[Opening Supplied records section]

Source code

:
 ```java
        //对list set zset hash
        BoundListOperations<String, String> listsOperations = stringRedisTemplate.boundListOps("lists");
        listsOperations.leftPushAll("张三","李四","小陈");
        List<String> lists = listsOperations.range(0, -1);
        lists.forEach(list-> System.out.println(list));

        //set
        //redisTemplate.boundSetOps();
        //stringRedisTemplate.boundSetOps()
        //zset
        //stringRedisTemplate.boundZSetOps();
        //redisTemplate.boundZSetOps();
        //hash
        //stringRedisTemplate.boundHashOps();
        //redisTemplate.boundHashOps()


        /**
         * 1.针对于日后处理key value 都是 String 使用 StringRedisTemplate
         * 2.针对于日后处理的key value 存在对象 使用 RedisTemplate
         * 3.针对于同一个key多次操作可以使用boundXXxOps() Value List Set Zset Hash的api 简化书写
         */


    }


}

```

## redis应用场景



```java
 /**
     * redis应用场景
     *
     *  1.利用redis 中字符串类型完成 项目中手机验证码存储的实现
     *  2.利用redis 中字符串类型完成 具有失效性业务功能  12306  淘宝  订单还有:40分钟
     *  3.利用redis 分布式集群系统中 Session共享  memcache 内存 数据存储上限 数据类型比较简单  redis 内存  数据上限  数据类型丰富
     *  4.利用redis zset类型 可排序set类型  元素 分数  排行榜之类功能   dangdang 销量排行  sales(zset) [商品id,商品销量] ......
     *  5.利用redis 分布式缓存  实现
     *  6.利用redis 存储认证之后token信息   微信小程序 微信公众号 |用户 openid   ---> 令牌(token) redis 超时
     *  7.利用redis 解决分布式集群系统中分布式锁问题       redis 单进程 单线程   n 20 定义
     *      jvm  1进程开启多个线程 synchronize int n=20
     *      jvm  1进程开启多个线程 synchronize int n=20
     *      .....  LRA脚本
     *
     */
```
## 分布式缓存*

[Closing Supplied records section]

-- What this task involves --
Note down each line above where the word "boundHashOps" occurs.

-- Written solution --
        //stringRedisTemplate.boundHashOps();
        //redisTemplate.boundHashOps()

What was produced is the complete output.